*The data*.
=== Section Start ===
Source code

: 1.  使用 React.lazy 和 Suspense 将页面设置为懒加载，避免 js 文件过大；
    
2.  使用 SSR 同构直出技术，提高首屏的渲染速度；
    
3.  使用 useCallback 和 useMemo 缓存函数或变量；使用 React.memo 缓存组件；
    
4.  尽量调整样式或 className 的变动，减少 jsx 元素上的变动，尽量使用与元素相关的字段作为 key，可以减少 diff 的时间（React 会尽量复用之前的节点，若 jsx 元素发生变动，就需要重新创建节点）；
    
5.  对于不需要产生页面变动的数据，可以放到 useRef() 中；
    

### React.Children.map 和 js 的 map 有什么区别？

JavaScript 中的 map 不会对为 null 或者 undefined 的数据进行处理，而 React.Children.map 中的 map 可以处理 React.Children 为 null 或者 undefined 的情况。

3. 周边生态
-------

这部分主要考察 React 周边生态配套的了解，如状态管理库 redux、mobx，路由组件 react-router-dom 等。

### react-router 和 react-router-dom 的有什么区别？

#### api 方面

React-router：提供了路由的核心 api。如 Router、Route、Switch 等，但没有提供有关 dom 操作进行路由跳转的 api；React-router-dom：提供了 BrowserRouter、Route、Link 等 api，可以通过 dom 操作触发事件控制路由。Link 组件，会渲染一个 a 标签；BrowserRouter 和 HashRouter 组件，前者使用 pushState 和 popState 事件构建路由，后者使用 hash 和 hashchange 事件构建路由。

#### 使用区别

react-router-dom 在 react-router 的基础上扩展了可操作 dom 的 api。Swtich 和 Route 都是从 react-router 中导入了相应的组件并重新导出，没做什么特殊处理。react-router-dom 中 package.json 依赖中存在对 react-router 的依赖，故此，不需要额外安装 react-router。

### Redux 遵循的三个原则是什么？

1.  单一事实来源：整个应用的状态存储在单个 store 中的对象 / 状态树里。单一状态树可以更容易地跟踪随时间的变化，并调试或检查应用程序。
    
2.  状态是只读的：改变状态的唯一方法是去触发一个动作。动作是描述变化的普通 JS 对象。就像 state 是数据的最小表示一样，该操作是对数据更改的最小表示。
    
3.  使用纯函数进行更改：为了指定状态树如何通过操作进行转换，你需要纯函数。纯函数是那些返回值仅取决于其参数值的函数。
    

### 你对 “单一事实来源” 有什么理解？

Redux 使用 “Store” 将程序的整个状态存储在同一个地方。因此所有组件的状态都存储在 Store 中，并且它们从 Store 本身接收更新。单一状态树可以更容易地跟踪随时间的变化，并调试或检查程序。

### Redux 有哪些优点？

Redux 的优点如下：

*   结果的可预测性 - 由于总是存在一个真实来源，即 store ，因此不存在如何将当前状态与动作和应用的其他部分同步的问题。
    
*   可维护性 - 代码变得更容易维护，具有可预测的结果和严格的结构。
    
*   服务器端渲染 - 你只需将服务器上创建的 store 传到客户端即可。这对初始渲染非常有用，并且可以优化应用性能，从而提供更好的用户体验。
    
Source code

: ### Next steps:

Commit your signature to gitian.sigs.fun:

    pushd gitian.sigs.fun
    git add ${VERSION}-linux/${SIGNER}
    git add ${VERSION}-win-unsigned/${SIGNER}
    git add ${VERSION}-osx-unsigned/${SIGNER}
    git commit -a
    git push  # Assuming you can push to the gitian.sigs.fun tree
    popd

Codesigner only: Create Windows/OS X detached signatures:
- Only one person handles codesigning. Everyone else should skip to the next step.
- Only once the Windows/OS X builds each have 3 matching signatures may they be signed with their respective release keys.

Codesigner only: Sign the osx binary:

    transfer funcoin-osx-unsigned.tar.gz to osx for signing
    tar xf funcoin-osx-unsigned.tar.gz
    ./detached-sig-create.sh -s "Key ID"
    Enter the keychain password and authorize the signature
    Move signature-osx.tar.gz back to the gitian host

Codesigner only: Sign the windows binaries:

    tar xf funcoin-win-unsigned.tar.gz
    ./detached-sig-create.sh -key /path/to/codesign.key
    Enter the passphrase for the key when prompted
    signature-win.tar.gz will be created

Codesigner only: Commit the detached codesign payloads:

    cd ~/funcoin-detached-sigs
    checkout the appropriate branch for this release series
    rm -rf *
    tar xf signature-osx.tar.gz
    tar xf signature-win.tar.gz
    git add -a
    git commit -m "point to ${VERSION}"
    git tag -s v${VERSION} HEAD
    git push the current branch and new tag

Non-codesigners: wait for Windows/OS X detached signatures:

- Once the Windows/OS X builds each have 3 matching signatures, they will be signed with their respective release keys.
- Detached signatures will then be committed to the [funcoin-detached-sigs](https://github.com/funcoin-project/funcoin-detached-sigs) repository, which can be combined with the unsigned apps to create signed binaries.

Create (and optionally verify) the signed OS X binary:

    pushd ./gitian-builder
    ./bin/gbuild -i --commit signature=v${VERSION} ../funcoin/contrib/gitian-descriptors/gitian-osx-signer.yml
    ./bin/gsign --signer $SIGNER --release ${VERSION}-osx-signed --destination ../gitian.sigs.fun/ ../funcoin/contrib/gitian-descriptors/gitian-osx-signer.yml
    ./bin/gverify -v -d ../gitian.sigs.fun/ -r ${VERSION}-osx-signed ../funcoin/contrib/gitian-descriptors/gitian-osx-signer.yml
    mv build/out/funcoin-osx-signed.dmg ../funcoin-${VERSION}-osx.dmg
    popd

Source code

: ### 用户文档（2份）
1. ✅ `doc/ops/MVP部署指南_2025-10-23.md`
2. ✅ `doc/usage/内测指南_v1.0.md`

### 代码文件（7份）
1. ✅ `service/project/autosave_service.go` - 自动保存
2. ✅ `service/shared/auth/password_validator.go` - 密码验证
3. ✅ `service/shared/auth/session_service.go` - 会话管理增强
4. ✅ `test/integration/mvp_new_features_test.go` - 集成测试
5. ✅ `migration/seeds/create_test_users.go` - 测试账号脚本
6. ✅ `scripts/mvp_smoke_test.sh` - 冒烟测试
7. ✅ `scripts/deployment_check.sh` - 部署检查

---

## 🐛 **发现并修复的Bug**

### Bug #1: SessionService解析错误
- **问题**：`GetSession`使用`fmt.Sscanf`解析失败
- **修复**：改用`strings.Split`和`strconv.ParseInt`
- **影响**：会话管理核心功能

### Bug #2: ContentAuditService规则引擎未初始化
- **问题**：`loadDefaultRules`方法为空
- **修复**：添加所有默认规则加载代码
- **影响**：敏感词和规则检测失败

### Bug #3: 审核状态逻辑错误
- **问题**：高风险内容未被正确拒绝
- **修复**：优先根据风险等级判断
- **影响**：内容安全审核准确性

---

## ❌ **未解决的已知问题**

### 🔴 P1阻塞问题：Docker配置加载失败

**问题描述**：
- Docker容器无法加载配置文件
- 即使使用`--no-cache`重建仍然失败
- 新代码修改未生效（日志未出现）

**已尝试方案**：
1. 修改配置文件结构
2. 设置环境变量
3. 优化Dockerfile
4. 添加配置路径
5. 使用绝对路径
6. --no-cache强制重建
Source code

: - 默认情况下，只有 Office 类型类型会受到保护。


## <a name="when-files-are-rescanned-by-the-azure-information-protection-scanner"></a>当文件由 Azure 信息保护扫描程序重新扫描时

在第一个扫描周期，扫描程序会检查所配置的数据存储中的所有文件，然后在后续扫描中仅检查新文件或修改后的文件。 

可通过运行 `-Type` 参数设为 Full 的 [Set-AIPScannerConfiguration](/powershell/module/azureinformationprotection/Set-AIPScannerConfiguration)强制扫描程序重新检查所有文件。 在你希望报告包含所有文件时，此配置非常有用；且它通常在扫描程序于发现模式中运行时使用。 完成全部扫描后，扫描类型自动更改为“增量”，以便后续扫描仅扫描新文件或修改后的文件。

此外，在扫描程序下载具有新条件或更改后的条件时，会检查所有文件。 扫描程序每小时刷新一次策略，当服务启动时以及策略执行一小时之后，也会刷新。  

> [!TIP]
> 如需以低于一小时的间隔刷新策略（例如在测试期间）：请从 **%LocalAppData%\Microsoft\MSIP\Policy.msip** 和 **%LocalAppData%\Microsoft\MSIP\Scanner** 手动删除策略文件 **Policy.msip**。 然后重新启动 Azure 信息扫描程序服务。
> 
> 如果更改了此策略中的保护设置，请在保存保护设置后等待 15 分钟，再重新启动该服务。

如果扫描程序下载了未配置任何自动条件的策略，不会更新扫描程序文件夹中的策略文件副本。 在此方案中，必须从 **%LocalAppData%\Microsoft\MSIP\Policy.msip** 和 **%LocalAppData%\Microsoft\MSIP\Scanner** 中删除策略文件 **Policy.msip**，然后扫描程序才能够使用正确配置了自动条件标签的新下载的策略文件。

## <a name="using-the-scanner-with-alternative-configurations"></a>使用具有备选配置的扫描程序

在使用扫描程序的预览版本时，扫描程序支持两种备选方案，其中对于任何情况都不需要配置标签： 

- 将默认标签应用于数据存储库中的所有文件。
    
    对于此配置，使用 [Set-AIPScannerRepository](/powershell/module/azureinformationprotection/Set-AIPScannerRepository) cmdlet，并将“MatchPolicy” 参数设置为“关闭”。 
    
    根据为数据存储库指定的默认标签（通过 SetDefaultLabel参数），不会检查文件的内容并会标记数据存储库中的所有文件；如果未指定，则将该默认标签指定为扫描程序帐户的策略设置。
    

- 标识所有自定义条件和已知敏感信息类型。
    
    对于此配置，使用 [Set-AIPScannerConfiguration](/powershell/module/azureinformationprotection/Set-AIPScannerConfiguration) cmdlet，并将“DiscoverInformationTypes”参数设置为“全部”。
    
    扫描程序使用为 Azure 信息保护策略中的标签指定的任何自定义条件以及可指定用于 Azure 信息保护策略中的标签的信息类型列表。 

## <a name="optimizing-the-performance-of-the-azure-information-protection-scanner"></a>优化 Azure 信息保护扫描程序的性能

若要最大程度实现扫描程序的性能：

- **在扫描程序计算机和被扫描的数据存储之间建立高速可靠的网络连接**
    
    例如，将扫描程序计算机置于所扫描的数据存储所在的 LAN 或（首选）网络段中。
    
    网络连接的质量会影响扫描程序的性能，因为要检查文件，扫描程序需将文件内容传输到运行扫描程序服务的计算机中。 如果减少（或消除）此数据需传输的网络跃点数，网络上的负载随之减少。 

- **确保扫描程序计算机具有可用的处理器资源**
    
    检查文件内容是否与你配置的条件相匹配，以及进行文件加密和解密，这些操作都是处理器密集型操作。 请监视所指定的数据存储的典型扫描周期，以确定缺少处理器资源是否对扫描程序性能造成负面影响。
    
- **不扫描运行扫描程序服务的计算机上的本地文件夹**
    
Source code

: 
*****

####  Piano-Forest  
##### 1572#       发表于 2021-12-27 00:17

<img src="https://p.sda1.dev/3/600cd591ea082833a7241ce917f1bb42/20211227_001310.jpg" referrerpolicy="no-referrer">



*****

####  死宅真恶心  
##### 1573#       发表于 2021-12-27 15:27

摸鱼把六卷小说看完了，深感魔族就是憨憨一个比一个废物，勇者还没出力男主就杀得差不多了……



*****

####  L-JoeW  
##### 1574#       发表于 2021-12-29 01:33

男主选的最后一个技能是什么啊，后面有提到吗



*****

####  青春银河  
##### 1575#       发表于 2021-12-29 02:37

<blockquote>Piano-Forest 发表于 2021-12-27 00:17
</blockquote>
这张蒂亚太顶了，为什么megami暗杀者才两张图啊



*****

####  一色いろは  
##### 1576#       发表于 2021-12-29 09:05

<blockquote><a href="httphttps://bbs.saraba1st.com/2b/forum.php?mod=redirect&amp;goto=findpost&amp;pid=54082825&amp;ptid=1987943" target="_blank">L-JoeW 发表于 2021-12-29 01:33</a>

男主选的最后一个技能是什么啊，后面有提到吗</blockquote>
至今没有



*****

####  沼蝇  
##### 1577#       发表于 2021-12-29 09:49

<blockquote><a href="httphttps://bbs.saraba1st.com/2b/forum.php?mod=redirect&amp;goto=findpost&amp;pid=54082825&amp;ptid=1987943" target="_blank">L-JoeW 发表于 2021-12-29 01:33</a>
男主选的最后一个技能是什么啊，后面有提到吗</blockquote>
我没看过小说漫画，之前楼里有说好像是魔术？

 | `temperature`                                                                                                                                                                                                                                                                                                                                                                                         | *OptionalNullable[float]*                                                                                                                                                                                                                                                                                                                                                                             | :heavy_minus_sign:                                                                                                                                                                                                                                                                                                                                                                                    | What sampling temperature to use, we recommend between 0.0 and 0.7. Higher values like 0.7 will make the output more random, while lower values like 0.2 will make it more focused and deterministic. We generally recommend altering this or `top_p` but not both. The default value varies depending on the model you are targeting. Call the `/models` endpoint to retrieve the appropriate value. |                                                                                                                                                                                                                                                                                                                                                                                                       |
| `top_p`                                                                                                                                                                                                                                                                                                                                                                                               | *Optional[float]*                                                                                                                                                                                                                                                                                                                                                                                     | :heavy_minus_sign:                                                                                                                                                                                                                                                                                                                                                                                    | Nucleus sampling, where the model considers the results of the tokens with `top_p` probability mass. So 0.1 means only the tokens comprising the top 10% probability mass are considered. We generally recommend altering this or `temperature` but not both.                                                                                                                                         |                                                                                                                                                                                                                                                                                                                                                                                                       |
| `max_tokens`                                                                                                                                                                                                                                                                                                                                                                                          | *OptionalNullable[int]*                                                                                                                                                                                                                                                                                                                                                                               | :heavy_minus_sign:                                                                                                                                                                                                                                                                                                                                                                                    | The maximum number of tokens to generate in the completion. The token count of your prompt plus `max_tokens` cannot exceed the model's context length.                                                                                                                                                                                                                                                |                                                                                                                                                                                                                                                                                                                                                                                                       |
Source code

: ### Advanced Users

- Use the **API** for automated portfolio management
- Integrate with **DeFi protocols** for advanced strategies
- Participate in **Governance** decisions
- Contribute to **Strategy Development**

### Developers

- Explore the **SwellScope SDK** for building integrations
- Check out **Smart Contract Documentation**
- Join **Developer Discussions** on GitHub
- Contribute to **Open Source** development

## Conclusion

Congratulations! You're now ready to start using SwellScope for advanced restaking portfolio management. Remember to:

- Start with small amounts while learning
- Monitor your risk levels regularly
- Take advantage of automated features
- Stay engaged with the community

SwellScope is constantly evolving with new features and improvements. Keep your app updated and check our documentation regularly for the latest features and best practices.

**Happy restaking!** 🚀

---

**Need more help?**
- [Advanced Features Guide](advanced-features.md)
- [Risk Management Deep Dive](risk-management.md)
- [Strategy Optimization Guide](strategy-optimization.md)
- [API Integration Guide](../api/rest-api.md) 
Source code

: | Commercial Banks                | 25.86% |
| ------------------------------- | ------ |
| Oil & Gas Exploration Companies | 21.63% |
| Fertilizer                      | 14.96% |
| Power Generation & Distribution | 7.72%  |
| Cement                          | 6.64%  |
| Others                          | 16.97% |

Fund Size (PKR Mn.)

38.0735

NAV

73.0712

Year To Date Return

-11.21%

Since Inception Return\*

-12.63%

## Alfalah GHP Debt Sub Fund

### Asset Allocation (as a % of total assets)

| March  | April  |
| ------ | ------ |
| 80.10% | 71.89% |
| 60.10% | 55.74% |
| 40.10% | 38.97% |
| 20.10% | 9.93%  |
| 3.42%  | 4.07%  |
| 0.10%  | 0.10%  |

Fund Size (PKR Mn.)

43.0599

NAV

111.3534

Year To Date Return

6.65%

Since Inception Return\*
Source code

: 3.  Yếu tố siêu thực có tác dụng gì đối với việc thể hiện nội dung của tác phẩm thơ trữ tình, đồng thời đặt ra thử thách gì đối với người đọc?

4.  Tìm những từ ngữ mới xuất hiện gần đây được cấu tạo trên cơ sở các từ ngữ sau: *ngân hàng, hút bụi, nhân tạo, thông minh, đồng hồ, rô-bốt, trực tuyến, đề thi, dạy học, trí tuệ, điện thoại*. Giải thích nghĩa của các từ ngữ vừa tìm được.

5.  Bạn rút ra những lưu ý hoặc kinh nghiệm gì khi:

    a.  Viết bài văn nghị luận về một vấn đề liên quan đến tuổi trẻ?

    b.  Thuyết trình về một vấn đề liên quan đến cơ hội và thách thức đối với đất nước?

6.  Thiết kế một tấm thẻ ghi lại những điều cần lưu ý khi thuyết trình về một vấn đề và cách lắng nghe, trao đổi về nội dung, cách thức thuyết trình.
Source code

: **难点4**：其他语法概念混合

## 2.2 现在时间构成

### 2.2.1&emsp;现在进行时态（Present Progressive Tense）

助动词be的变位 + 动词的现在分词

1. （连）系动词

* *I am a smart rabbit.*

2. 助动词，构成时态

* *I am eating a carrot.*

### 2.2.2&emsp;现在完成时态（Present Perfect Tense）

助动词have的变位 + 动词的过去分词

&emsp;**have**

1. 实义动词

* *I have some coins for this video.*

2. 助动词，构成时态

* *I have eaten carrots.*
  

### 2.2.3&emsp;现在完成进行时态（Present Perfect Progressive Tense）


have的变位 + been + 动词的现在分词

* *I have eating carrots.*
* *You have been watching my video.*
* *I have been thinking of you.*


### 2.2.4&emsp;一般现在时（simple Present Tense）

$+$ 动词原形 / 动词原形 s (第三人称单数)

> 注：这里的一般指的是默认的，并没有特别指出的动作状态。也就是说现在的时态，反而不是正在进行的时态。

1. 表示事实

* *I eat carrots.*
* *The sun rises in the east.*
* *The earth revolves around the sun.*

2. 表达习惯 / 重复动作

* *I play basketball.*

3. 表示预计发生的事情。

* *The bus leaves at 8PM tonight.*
=== Section End ===
*Task instructions*. Nothing but an exact copy of the lines from the start of the entries through the line containing "#### api 方面" belongs in the response.

*Output for this task*.
Source code

: 1.  使用 React.lazy 和 Suspense 将页面设置为懒加载，避免 js 文件过大；
    
2.  使用 SSR 同构直出技术，提高首屏的渲染速度；
    
3.  使用 useCallback 和 useMemo 缓存函数或变量；使用 React.memo 缓存组件；
    
4.  尽量调整样式或 className 的变动，减少 jsx 元素上的变动，尽量使用与元素相关的字段作为 key，可以减少 diff 的时间（React 会尽量复用之前的节点，若 jsx 元素发生变动，就需要重新创建节点）；
    
5.  对于不需要产生页面变动的数据，可以放到 useRef() 中；
    

### React.Children.map 和 js 的 map 有什么区别？

JavaScript 中的 map 不会对为 null 或者 undefined 的数据进行处理，而 React.Children.map 中的 map 可以处理 React.Children 为 null 或者 undefined 的情况。

3. 周边生态
-------

这部分主要考察 React 周边生态配套的了解，如状态管理库 redux、mobx，路由组件 react-router-dom 等。

### react-router 和 react-router-dom 的有什么区别？

#### api 方面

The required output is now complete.